Faith and spirituality

Baby steps are still steps

walking
Creative Commons License, Jacob Sciacchitano

December is the time of year that people start to make New Year’s resolutions. Every year the list of things we seek to change seems to grow and grow. We fool ourselves into thinking that fitness, diet, relationships, education, and career goals can all be achieved simultaneously. The dream is that on January 1 we will become overnight success stories.

Reality is actually quite different. Usually our resolutions get us a couple of weeks into the new year. It turns out fitness is hard. Getting to the gym is inconvenient. Career goals require work and self-sacrifice. Relationships require love and forgiveness. Our resolutions die a speedy and unceremonious death. Complacency is just so much easier.

This is why fitness experts encourage us to ease into exercise. New runners do not jump off the couch today and run a marathon tomorrow. They start by walking and slowly build up to a 5K. Keep at it and eventually the Boston Marathon will happen. Pushing too hard too fast simply causes injury and burnout.
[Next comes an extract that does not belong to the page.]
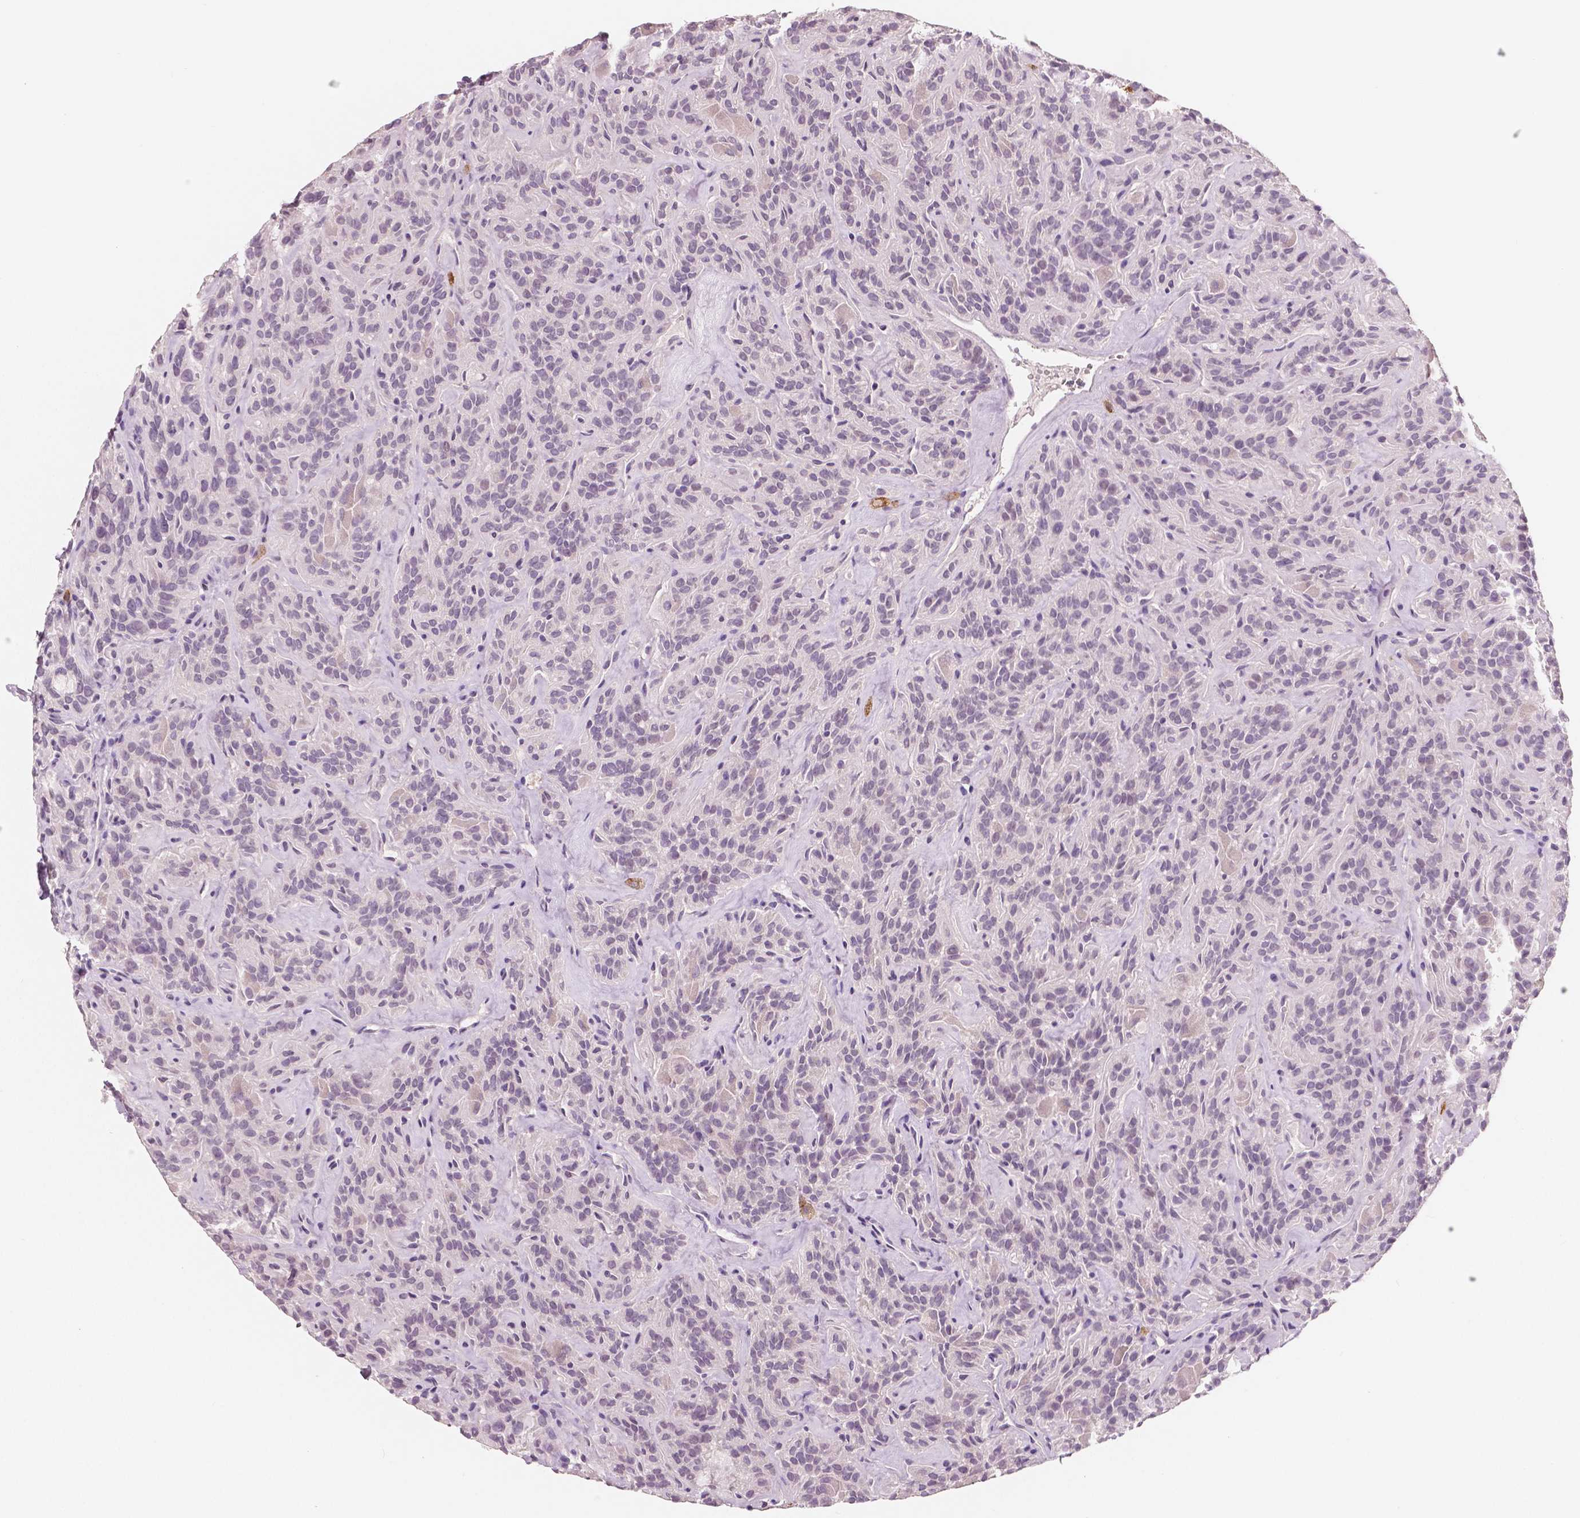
{"staining": {"intensity": "negative", "quantity": "none", "location": "none"}, "tissue": "thyroid cancer", "cell_type": "Tumor cells", "image_type": "cancer", "snomed": [{"axis": "morphology", "description": "Papillary adenocarcinoma, NOS"}, {"axis": "topography", "description": "Thyroid gland"}], "caption": "Thyroid cancer (papillary adenocarcinoma) was stained to show a protein in brown. There is no significant staining in tumor cells. (Brightfield microscopy of DAB (3,3'-diaminobenzidine) immunohistochemistry (IHC) at high magnification).", "gene": "KIT", "patient": {"sex": "female", "age": 45}}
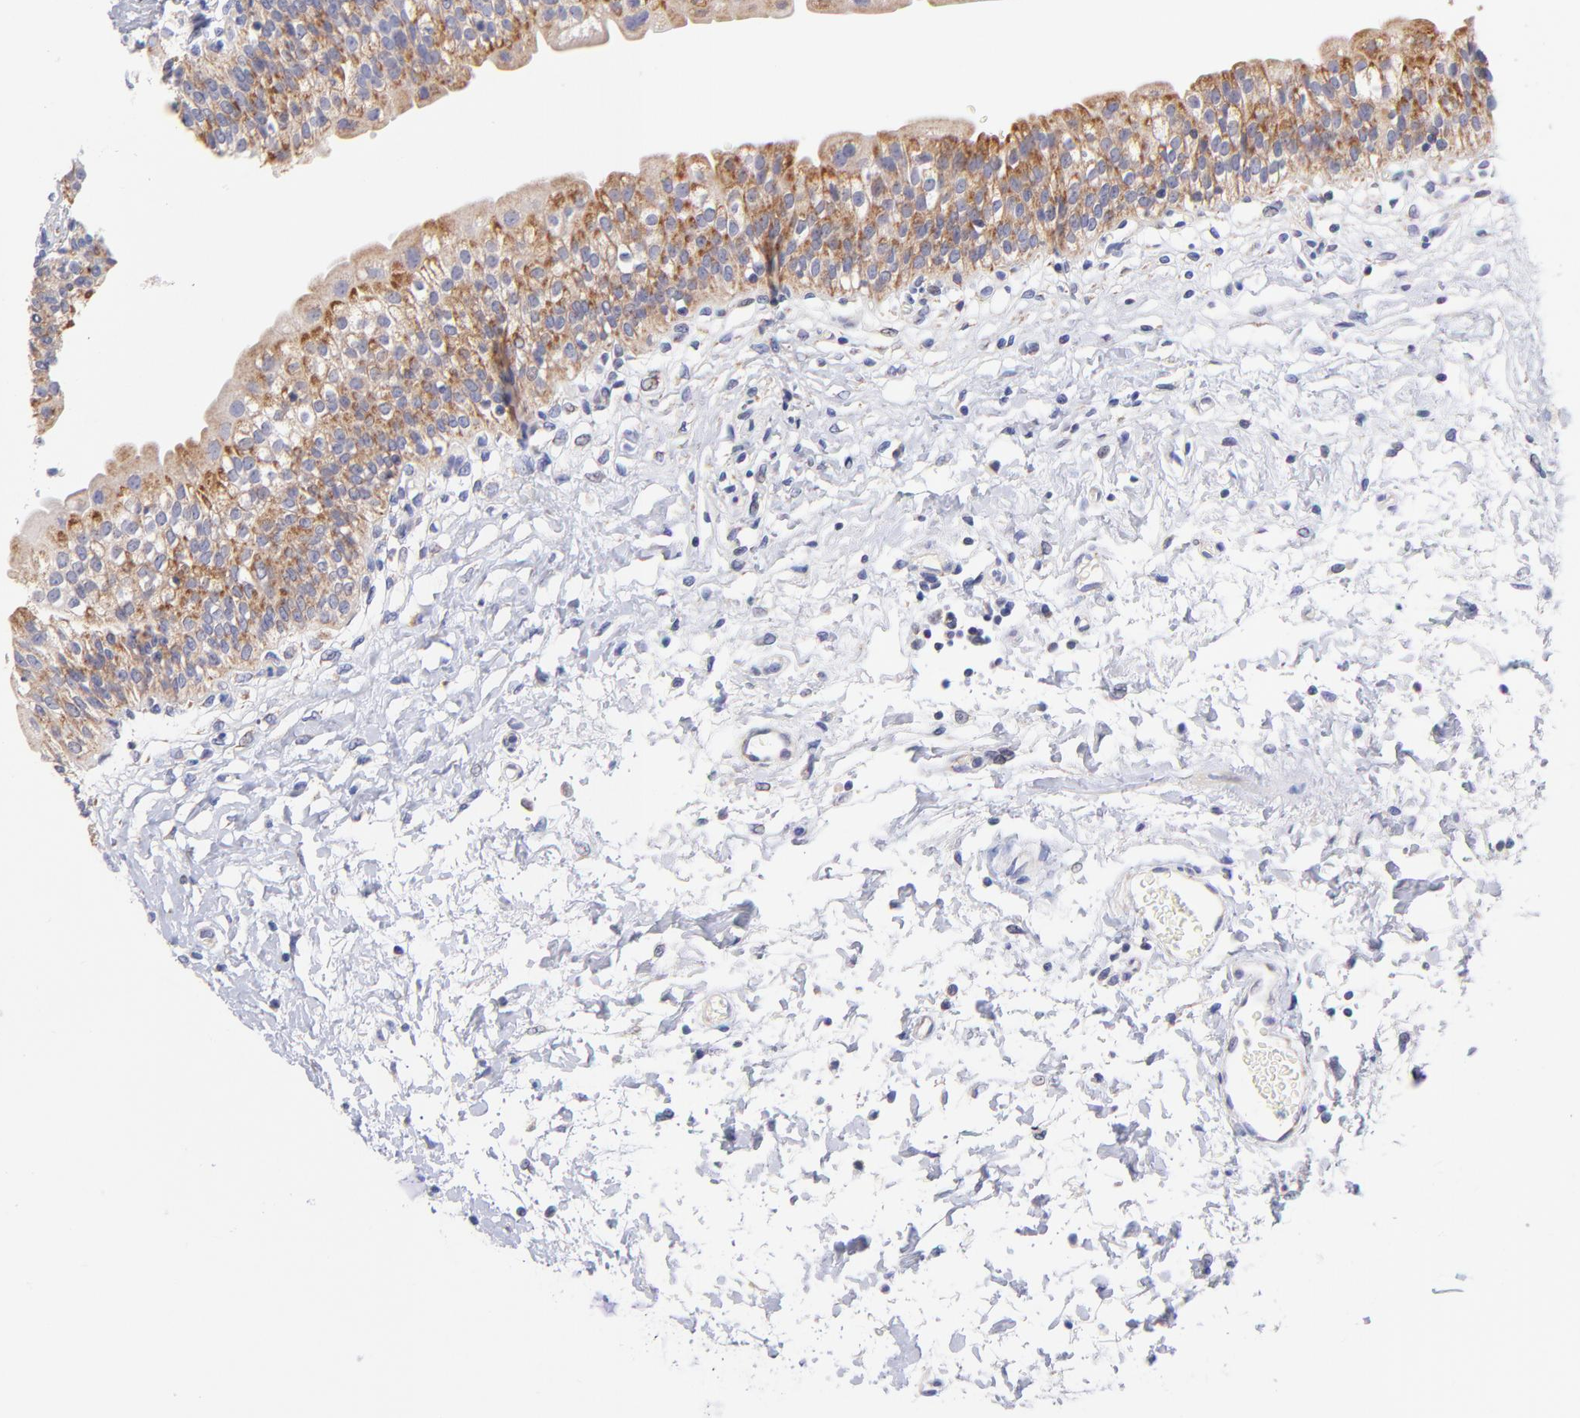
{"staining": {"intensity": "moderate", "quantity": "25%-75%", "location": "cytoplasmic/membranous"}, "tissue": "urinary bladder", "cell_type": "Urothelial cells", "image_type": "normal", "snomed": [{"axis": "morphology", "description": "Normal tissue, NOS"}, {"axis": "topography", "description": "Urinary bladder"}], "caption": "Protein staining of unremarkable urinary bladder shows moderate cytoplasmic/membranous staining in approximately 25%-75% of urothelial cells.", "gene": "NDUFB7", "patient": {"sex": "female", "age": 80}}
Change in the church works the same way. It takes time for us to become the people Christ calls us to be. The Hebrew people spent 40 years in the wilderness before they were ready to enter the promised land. Even then they still had plenty of growing to do. We simply cannot do everything at once. Attempting to do so causes emotional injury and burnout.

The working lunch on Sunday, December 13, is simply the first baby step in the discernment process. All members and friends of the church are invited to sit down together after worship. We will use the results of the appreciative inquiry interviews to discern where we collectively see the most life in our church at the moment. By aligning our passions and talents with what God is already doing here we will learn what the first step off the couch should look like.

That first step will become our priority. It will not be the only thing that we do. It will simply be the thing that we do first. Breaking the process up into little steps will give us the ability to focus. It will prevent organizational injury and burnout. It will give us the opportunity for more immediate success. Small successes build confidence. Confidence inspires further risk taking. It will be at that point we come back together in a few months and ask the Holy Spirit to show us step two.

Eventually this process will become second nature. Through repeated spiritual exercise we will become people of discernment. We will become the kind of Disciples that God is looking for here in Dexter. Whether you are currently sitting on the spiritual couch or already running a 5K, please join us on Sunday. Together we can make that next step. If we keep at it, eventually we will be running marathons.